Come Don Camillo e Peppone

Sulle Ztl di Cosenza si consuma lo scontro istituzionale tra chiesa e amministrazione comunale

« Ecco… ricomincia l’eterna gara nella quale ognuno dei due vuole disperatamente arrivare primo. Però, se uno dei due s’attarda, l’altro aspetta. Per continuare assieme il lungo viaggio fino al traguardo della vita »

Chissà se il sindaco di Cosenza Mario Occhiuto e l’arcivescovo Mons. Nolè sono i nuovi Don Camillo e Peppone.

Certo è che uno scontro istituzionale così forte  tra chiesa e Comune non si era mai viso.

Qualcuno ricorderà le frecciatine tra il sindaco Giacomo Mancini e ìil monsignore dell’epoca ma mai così forti a livello mediatico come oggi.

Oggetto della discordia la Ztl istituita nel centro storico di Cosenza. E bocciata da Mons. Nolè  perché non solo danneggia residenti, associazioni culturali e attività commerciali quanto ” rende difficile svolgere liberamente il Ministero Pastorale che ci e’ stato affidato”. Come è noto la sede della Curia Arcivescovile Cosentina è proprio su Corso Telesio.

Addirittura, dalla Curia paventano una trasferimento della sede dal centro storico perché  è anche difficile “organizzare eventi religiosi”.

“Siamo convinti che il centro storico è bello non solo perché vi sono monumenti e palazzi storici, ma perché vissuto e abbellito da relazioni umane e voglia di non arrendersi che ne costituiscono quotidianamente la bellezza e la grandezza! Viceversa resterebbero palazzi vuoti, monumenti senz’anima, – conclude la nota – che alla fine potrebbero non attirare neppure l’interesse dei turisti, fino ad ora abbastanza vivace e costante”.

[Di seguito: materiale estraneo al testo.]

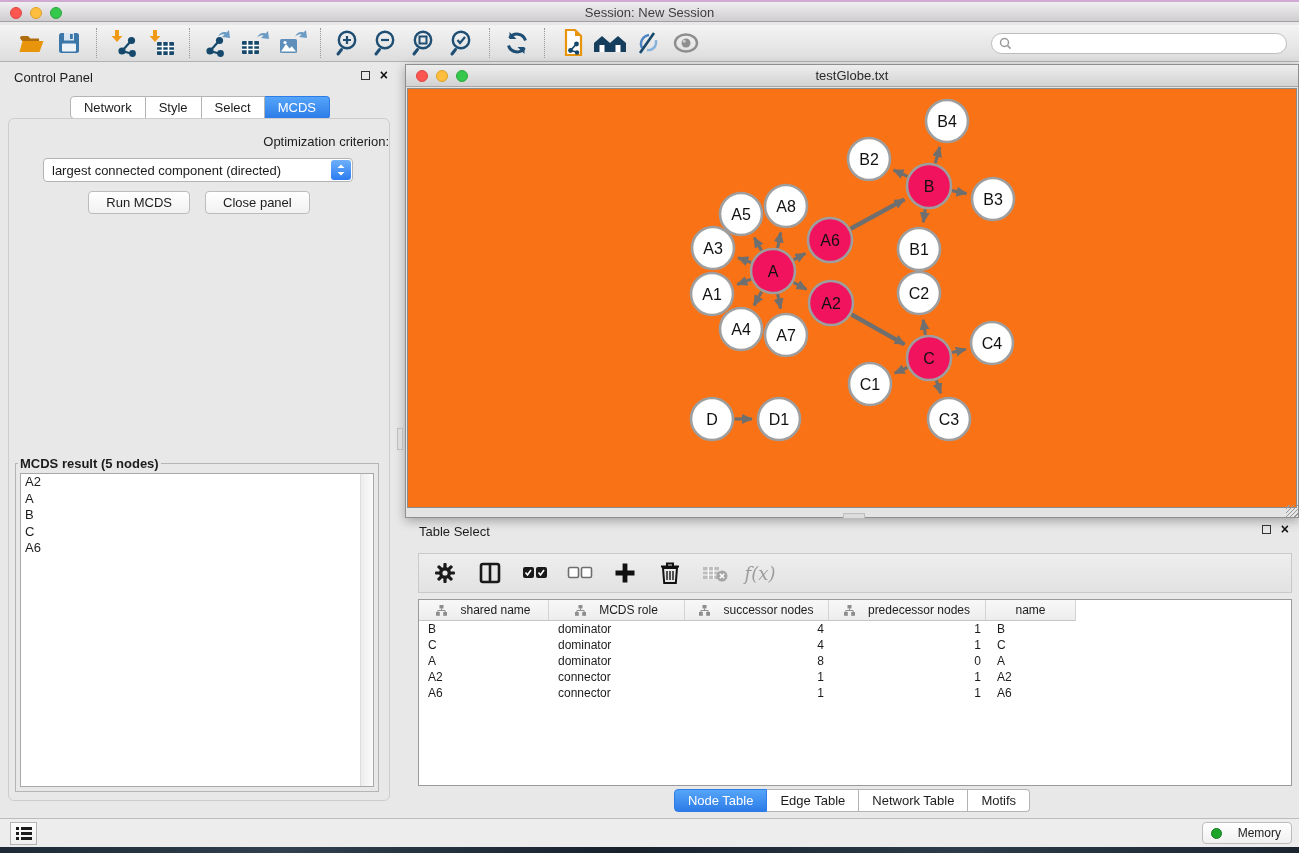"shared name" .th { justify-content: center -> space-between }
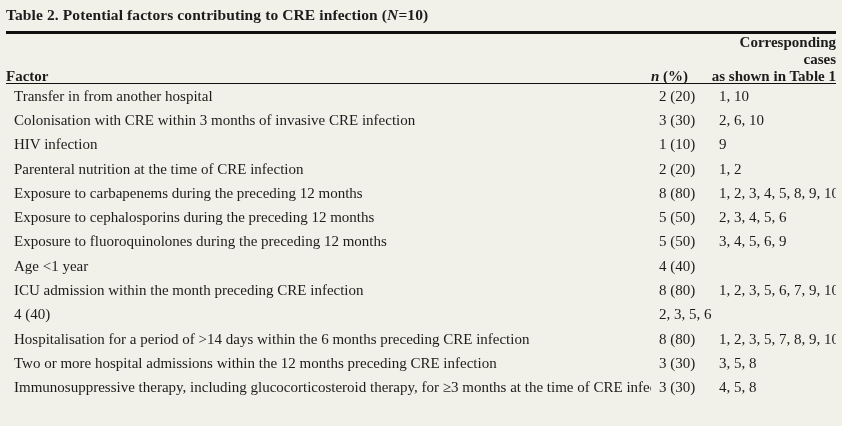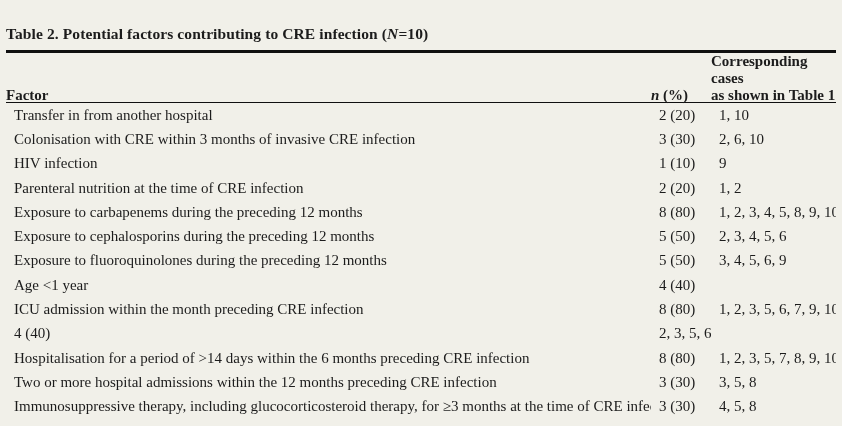"Table 2. Potential factors contributing" .page { padding: 23px 6px 0 6px -> 4px 6px 0 6px }
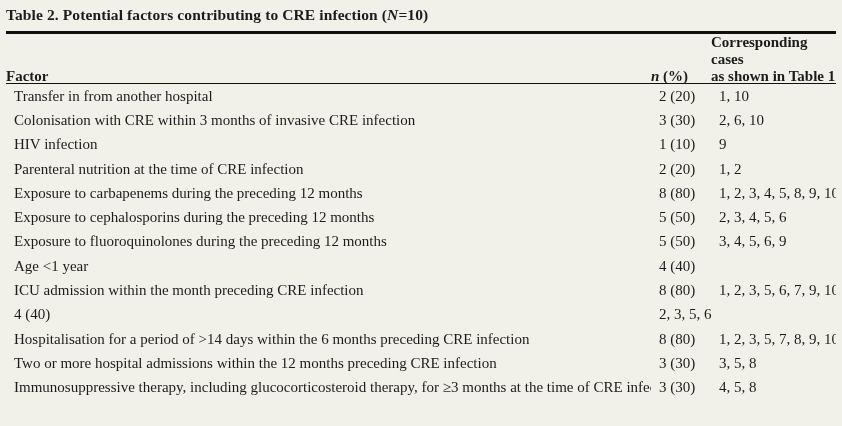"Corresponding cases" .cases-h { text-align: none -> right }
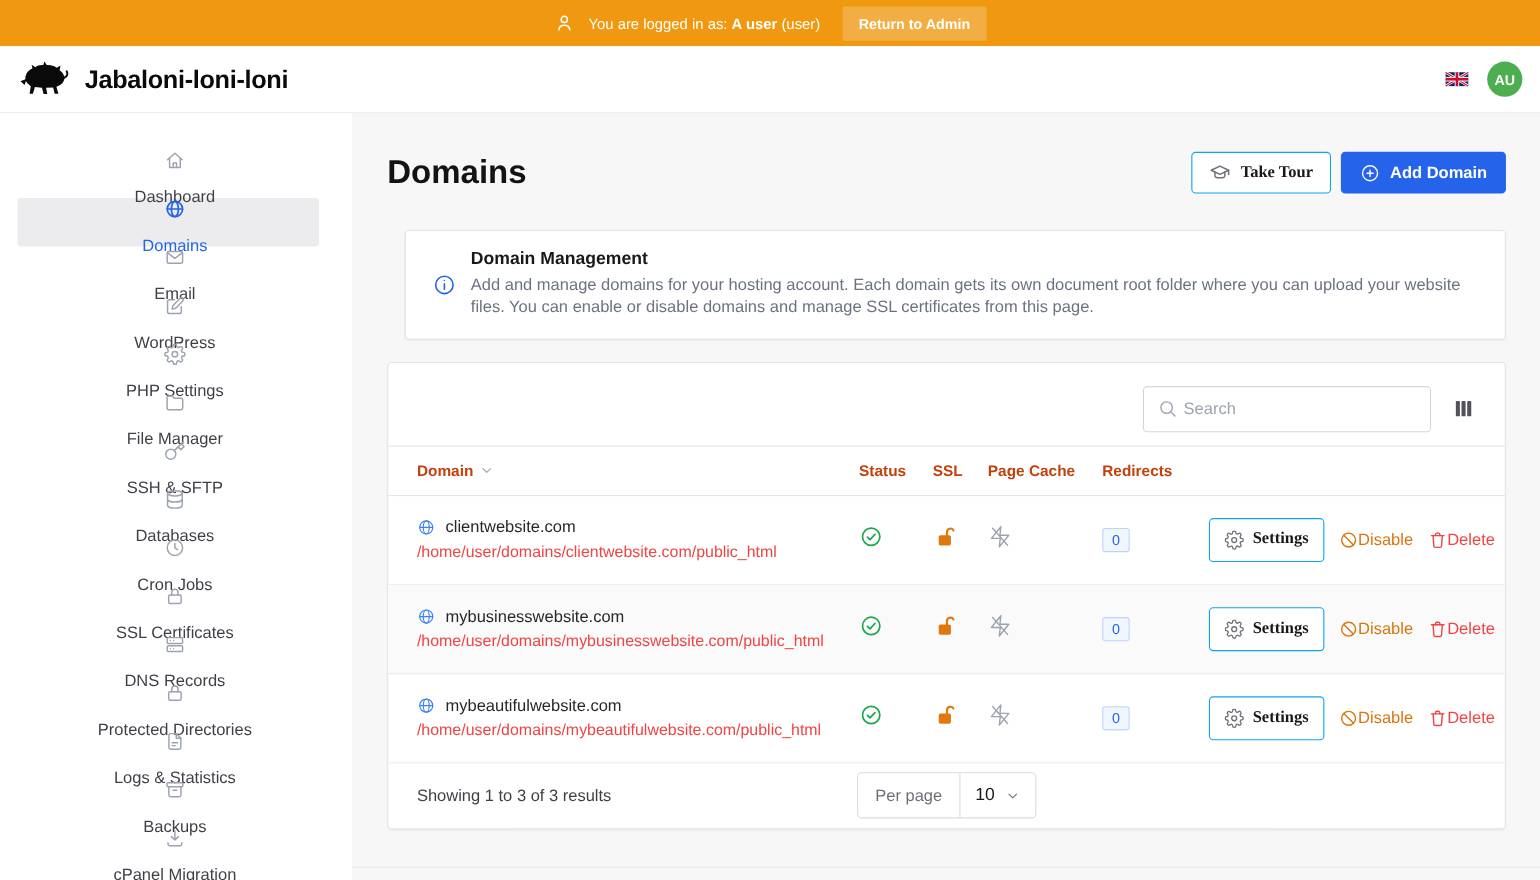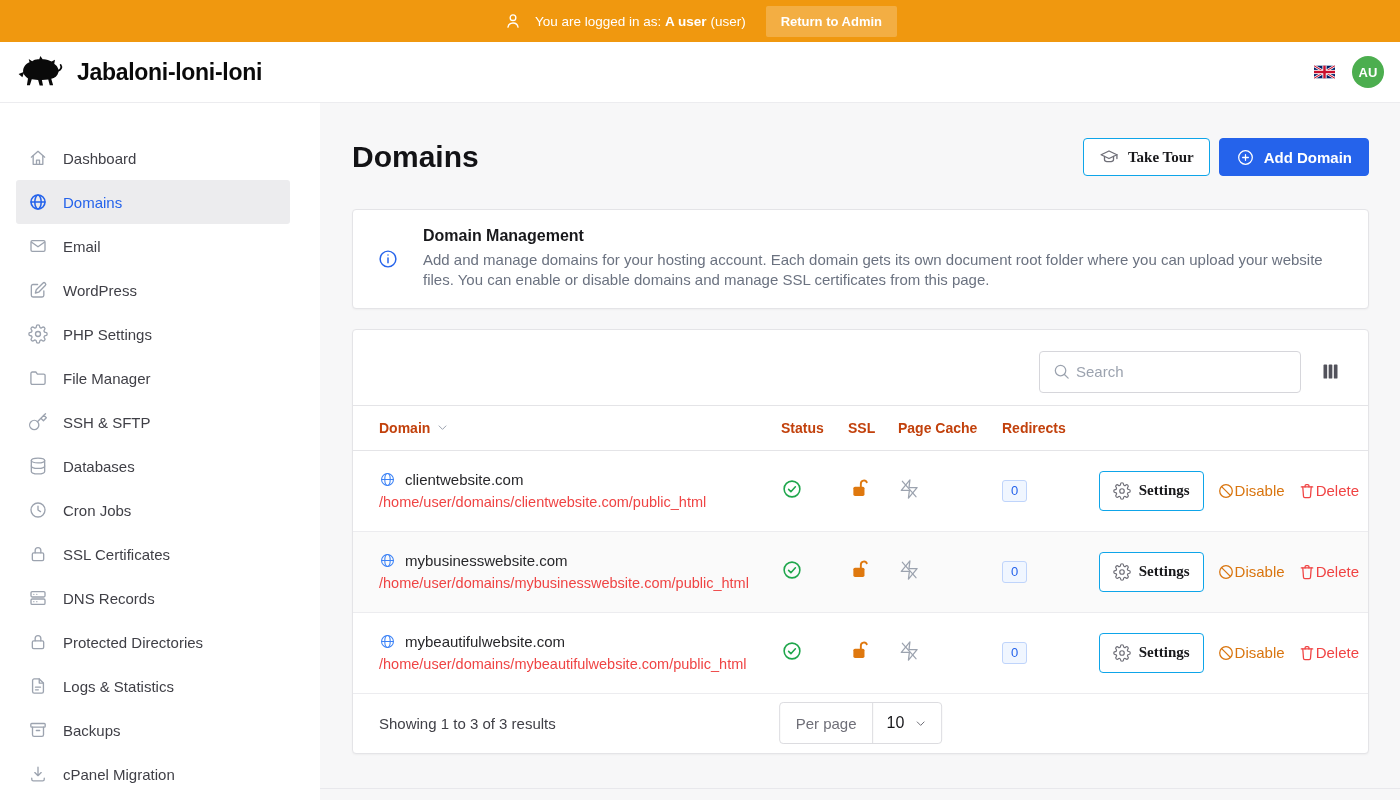"Dashboard" .nav-item { flex-direction: none -> column }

Immediata la replica del primo cittadino Mario Occhiuto. Il sindaco scrive una lettera a Mons. Nolè . Spiega le sue ragioni, dettate dalla necessità di rendere salubre e vivibile il centro storico. Occhiuto, per rafforzare la sua scelta, cita anche l’enciclica di papa Bergoglio: “È necessario curare gli spazi pubblici. Nelle città circolano molte automobili utilizzate da una o due persone, per cui il traffico diventa intenso, si alza il livello d’inquinamento, si consumano enormi quantità di energia non rinnovabile e diventa necessaria la costruzione di più strade e parcheggi, che danneggiano il tessuto urbano. Molti specialisti concordano sulla necessità di dare priorità ai trasporti pubblici. Le previsioni catastrofiche ormai non si possono più guardare con disprezzo e ironia”.

Occhiuto sottolinea che farà di tutto per rendere fruibile il centro storico ai disabili, commercianti e uomini della curia con appositi pass.

Per quanto riguarda un eventuale trasferimento, il sindaco non ci sta e evidenzia: “Risulta davvero incomprensibile il paventato spostamento della sede Episcopale, che ci esporrebbe a reazioni per certi versi ilari: come se il Vaticano dovesse aprire al traffico automobilistico o la sede della Curia fiorentina dovesse trasferirsi dal centro storico a Calenzaro per maggiore facilità di raggiungimento del mezzo privato”.

E nel mentre Chiesa e Stato battibecco i cittadini, commercianti del luogo iniziano a mostrare i primi segni di insofferenza. Le vie del centro storico sono più deserte di prima.

 Don Camillo  diceva: “Peppone è duro come un mulo ma non spara alle spalle dei preti che obbediscono agli ordini di Dio”.